» **What is needed**
Every line from the one containing "30: (414, 94)" to the one containing "39: (316, 66)" in the records below, both included, must be set down exactly, and no other line.

» **Extracted material**
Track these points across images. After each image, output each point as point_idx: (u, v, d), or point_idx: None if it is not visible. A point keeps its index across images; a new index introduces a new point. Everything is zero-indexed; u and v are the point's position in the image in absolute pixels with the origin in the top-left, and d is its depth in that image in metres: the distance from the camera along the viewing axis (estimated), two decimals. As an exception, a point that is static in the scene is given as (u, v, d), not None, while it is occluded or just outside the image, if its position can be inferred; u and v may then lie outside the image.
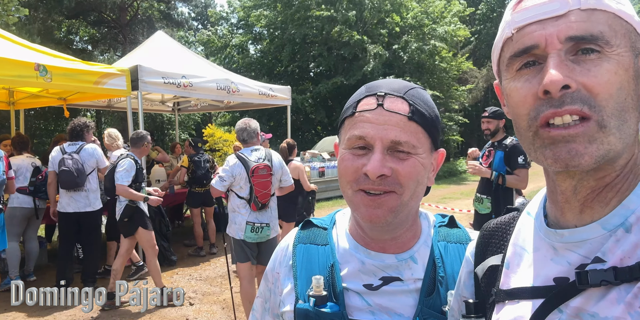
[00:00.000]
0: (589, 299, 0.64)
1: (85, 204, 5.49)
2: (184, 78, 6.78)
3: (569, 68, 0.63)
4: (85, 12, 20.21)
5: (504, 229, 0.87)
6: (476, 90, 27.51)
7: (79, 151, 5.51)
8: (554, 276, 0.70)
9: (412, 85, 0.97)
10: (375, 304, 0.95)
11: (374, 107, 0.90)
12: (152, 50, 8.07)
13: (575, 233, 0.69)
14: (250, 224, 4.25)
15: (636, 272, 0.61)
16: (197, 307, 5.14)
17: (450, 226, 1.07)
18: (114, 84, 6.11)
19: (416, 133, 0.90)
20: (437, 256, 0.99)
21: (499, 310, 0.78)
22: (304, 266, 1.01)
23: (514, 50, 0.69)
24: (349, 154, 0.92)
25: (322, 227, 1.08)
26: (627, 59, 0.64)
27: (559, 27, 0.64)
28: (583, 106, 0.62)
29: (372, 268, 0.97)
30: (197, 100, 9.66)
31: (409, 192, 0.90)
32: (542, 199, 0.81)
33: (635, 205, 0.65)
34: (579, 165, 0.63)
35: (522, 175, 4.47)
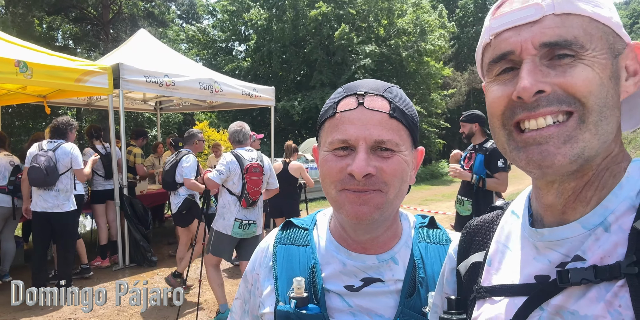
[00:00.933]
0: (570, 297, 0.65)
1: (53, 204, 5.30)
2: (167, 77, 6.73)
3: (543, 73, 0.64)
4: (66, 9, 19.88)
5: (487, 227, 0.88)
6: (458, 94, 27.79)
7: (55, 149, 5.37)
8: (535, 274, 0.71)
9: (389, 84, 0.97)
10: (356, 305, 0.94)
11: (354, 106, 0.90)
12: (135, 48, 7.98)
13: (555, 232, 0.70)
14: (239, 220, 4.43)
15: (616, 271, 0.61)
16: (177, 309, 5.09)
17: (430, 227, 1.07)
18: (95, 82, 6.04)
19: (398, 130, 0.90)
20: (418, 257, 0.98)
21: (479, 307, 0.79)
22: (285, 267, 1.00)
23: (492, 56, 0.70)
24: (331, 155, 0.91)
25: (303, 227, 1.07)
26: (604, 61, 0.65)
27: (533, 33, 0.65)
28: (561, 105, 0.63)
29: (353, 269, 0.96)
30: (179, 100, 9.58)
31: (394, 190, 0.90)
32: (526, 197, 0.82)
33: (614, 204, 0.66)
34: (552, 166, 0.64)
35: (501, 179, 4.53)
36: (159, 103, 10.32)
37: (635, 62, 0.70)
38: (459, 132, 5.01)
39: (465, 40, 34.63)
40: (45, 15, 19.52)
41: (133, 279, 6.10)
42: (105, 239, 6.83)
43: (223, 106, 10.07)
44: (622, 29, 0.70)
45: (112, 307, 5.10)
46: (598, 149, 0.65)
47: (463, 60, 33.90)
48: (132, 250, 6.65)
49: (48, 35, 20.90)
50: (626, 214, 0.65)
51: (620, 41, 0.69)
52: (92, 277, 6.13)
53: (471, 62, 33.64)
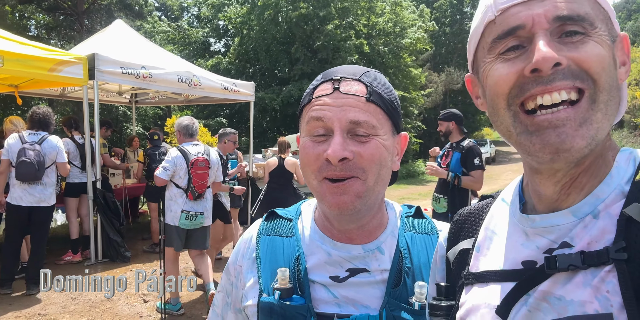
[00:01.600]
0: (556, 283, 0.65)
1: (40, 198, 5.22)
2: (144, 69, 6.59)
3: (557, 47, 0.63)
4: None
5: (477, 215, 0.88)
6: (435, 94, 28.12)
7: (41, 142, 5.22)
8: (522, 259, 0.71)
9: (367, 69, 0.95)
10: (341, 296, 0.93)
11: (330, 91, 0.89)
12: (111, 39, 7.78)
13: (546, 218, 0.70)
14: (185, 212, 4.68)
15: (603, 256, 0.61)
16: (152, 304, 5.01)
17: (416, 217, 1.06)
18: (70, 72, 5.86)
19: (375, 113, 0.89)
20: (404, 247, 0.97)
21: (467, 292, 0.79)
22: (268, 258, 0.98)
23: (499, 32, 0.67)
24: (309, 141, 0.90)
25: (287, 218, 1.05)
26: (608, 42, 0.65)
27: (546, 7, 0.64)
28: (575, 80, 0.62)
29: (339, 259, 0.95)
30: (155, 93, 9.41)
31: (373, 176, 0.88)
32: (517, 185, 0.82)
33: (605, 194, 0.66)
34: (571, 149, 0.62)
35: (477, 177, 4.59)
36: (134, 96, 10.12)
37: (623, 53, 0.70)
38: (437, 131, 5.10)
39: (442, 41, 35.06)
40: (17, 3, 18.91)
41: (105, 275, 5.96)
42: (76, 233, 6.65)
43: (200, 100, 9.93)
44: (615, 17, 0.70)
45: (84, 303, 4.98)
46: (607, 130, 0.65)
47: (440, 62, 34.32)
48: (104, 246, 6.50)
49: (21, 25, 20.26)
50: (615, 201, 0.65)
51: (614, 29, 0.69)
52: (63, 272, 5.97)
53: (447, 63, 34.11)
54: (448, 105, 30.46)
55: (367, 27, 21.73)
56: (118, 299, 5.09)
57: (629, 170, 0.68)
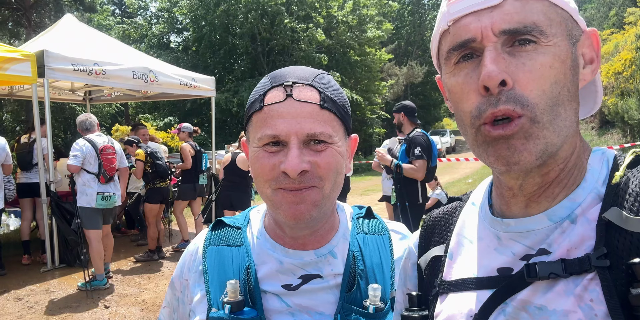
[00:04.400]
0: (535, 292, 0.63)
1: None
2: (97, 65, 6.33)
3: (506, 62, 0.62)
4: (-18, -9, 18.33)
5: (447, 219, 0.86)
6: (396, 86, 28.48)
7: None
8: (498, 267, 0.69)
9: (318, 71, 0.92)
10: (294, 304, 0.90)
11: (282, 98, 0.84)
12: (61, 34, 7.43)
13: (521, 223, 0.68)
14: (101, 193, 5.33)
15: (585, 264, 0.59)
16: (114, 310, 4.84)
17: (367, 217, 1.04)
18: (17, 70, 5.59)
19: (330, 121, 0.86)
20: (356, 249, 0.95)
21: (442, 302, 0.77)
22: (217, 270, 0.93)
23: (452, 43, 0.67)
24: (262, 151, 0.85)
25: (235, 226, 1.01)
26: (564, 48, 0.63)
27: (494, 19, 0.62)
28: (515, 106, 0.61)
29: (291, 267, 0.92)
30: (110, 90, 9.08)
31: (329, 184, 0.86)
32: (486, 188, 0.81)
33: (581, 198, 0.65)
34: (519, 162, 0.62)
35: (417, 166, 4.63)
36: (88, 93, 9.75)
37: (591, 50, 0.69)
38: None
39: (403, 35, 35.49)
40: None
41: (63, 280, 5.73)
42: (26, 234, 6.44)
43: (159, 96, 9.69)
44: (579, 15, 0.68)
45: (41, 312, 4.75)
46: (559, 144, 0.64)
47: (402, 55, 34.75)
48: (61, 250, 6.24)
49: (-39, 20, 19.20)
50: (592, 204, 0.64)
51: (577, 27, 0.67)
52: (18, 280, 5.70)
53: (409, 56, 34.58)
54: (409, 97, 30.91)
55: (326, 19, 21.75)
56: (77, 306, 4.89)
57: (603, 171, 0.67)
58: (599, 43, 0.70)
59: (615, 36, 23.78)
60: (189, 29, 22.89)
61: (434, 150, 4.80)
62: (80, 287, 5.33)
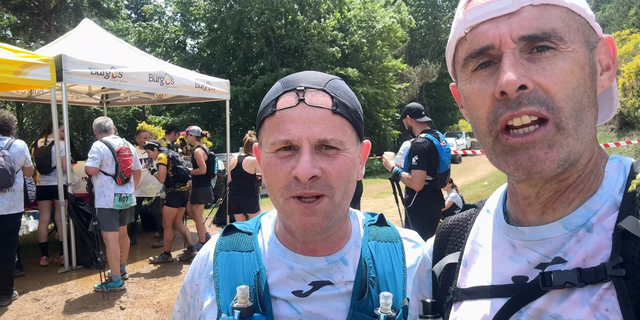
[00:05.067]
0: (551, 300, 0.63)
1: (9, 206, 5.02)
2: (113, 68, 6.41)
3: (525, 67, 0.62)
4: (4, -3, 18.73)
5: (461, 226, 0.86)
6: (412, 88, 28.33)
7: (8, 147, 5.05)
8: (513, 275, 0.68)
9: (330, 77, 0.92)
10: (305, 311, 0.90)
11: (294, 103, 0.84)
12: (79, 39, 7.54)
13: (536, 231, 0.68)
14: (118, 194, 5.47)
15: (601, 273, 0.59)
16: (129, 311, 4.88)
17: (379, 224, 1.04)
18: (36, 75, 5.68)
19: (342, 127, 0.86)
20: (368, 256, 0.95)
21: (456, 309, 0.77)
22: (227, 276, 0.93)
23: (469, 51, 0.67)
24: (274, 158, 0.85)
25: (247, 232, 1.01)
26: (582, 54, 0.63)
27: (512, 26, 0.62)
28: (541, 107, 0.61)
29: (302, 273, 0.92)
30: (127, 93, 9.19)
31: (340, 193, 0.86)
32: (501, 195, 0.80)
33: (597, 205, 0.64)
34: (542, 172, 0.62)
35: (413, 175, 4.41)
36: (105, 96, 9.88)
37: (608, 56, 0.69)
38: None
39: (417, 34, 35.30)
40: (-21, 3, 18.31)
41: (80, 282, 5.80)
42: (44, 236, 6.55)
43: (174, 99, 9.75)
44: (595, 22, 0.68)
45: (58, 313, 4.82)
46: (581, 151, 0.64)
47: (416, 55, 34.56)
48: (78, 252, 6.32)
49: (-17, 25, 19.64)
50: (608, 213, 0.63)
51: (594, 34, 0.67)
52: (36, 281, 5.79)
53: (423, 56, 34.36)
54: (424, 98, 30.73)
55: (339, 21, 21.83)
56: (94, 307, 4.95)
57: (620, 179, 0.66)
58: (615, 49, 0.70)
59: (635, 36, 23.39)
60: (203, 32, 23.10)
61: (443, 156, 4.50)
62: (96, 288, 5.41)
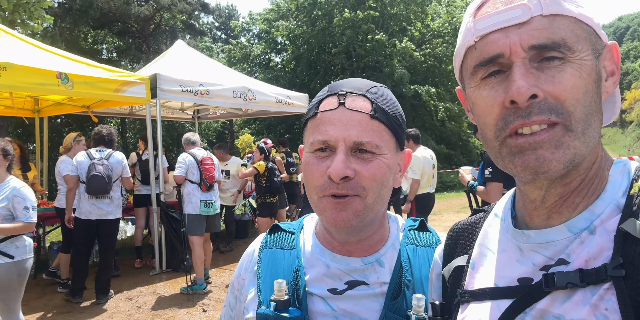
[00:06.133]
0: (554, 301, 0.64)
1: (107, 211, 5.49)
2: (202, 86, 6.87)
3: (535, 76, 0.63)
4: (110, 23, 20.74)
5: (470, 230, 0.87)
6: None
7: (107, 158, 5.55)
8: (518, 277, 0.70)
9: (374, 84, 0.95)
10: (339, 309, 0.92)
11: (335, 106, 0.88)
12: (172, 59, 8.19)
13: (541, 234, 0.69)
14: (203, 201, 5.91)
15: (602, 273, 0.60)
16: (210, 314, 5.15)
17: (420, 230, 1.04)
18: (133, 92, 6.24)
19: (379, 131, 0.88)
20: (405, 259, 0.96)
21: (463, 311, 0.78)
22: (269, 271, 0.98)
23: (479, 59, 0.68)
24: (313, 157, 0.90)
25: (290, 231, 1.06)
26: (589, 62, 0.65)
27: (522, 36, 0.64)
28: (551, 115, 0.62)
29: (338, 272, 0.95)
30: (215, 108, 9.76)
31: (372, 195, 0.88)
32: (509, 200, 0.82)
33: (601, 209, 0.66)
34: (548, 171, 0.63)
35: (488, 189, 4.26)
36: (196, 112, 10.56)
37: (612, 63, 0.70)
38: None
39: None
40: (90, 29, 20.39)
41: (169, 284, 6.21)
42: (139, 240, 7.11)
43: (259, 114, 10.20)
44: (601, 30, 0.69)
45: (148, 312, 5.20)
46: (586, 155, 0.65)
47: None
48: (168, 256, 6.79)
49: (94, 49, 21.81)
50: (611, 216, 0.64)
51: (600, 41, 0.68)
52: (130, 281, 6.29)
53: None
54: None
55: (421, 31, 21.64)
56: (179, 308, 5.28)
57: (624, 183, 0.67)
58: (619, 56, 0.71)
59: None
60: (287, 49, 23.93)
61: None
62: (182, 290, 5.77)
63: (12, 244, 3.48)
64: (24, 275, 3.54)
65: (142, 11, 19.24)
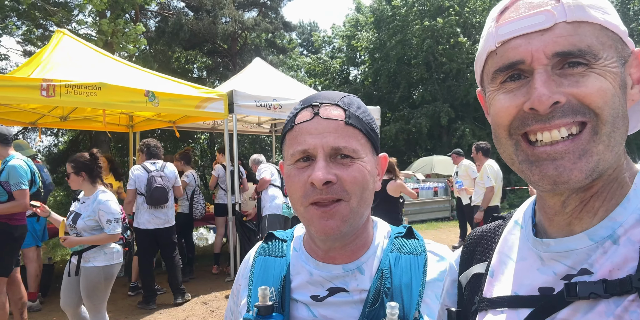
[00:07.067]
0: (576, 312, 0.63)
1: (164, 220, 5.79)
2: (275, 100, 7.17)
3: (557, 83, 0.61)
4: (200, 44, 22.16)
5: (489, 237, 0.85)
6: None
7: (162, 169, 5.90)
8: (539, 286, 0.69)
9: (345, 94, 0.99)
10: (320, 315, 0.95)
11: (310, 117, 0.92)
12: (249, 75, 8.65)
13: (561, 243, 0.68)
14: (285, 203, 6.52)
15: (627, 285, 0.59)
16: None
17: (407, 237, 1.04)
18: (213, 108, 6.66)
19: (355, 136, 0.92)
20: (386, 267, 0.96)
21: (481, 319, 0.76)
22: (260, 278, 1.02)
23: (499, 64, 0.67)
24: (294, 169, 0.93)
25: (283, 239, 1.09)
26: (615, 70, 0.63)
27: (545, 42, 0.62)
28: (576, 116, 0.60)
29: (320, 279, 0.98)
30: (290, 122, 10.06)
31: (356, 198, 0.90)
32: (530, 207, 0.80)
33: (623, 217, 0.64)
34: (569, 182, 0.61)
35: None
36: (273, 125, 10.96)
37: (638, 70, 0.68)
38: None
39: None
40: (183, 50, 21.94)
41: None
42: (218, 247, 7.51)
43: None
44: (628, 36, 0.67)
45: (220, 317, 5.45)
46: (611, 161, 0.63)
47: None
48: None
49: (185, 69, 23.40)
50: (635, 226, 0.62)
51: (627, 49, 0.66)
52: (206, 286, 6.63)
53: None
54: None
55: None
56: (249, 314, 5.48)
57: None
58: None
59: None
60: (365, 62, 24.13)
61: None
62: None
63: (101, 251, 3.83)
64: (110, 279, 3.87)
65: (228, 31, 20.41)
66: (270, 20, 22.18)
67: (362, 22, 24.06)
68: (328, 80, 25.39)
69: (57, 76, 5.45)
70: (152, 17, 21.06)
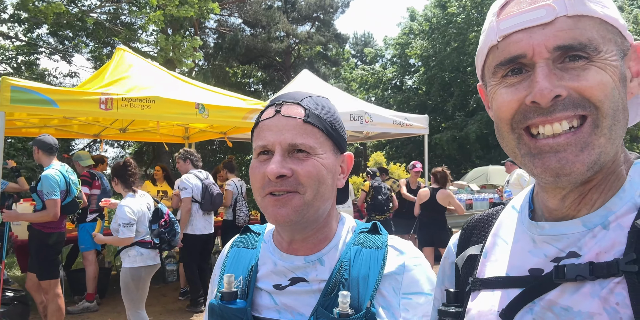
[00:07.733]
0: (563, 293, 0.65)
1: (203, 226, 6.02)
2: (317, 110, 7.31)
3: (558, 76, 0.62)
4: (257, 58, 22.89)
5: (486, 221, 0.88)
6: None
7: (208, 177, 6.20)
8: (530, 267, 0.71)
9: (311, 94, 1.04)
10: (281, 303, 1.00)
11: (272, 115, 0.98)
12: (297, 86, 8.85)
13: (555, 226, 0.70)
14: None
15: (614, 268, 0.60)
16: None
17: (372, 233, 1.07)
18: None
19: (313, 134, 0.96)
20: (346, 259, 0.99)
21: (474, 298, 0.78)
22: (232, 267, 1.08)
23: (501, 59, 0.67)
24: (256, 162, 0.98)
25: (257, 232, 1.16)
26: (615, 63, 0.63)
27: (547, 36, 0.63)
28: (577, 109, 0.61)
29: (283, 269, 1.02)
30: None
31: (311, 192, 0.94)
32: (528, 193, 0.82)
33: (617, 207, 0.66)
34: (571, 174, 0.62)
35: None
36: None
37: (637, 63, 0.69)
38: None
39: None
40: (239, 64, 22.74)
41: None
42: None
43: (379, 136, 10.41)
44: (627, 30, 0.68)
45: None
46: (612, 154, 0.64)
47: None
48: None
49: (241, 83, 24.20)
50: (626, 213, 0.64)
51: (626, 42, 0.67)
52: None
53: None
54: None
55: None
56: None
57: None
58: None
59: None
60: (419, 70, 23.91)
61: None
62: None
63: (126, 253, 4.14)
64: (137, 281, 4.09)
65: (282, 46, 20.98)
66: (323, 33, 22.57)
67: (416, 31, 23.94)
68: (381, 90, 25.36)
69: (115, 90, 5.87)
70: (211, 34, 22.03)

==

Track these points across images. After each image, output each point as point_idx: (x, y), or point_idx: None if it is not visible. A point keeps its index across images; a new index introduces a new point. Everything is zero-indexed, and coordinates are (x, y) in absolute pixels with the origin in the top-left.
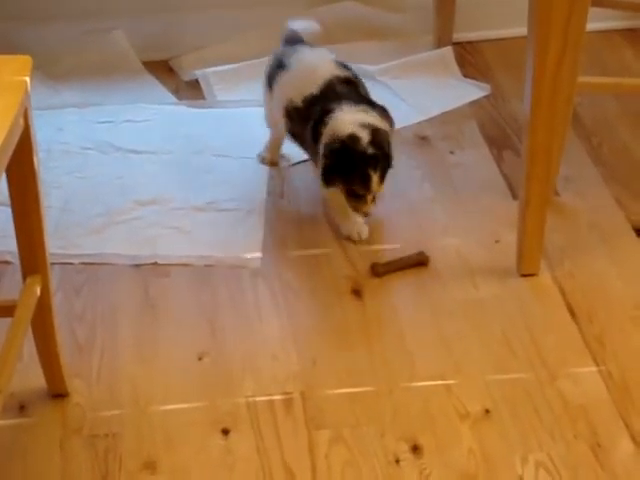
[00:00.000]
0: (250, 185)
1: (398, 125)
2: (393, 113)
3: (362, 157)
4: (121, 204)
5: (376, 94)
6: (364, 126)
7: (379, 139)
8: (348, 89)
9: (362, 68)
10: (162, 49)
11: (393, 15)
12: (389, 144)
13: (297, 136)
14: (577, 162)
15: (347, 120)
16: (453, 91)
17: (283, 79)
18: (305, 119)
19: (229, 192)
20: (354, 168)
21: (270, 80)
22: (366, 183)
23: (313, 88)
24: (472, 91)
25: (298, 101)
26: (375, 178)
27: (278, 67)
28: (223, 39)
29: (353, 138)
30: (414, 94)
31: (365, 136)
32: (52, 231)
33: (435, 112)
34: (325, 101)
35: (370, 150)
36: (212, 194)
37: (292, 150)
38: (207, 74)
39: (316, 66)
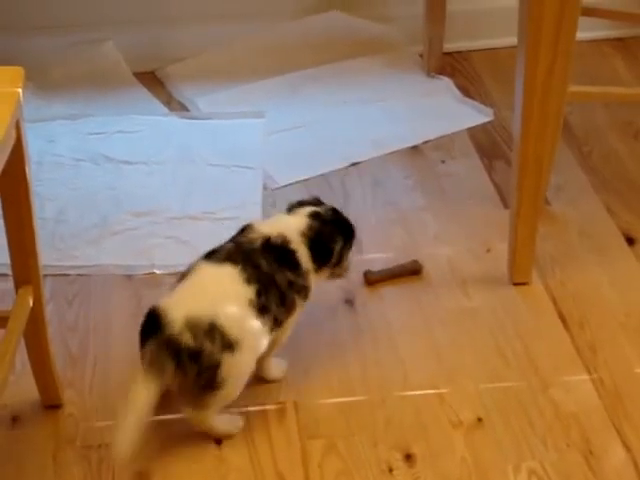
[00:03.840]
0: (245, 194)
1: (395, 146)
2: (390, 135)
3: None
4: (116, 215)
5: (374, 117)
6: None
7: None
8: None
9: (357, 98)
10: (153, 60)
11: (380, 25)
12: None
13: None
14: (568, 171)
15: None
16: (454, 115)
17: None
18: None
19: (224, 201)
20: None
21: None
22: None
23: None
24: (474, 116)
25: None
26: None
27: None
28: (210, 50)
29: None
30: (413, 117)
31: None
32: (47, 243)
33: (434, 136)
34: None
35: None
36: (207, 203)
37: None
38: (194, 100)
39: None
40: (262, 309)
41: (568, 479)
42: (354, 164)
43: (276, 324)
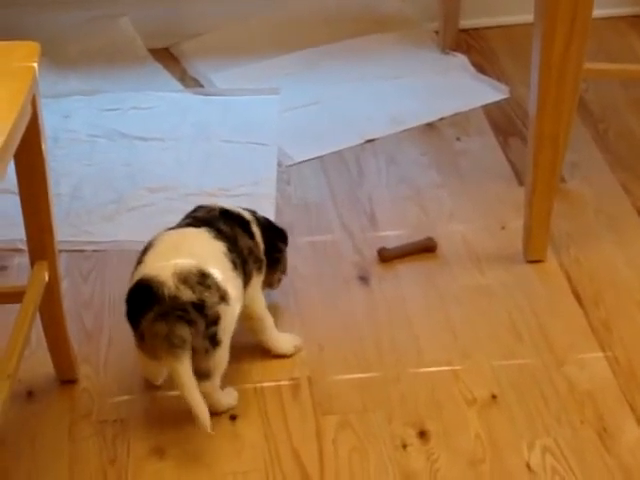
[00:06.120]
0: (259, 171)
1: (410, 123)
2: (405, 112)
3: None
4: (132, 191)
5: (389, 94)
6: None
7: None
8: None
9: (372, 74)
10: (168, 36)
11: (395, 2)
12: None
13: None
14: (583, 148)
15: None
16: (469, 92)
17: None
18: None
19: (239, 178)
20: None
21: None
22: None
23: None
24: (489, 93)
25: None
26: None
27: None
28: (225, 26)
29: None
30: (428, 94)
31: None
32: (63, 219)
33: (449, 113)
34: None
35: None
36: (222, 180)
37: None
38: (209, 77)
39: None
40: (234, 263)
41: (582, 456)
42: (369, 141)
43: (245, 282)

» **Your solution**
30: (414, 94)
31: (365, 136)
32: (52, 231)
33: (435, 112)
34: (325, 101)
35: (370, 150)
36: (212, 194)
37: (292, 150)
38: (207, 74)
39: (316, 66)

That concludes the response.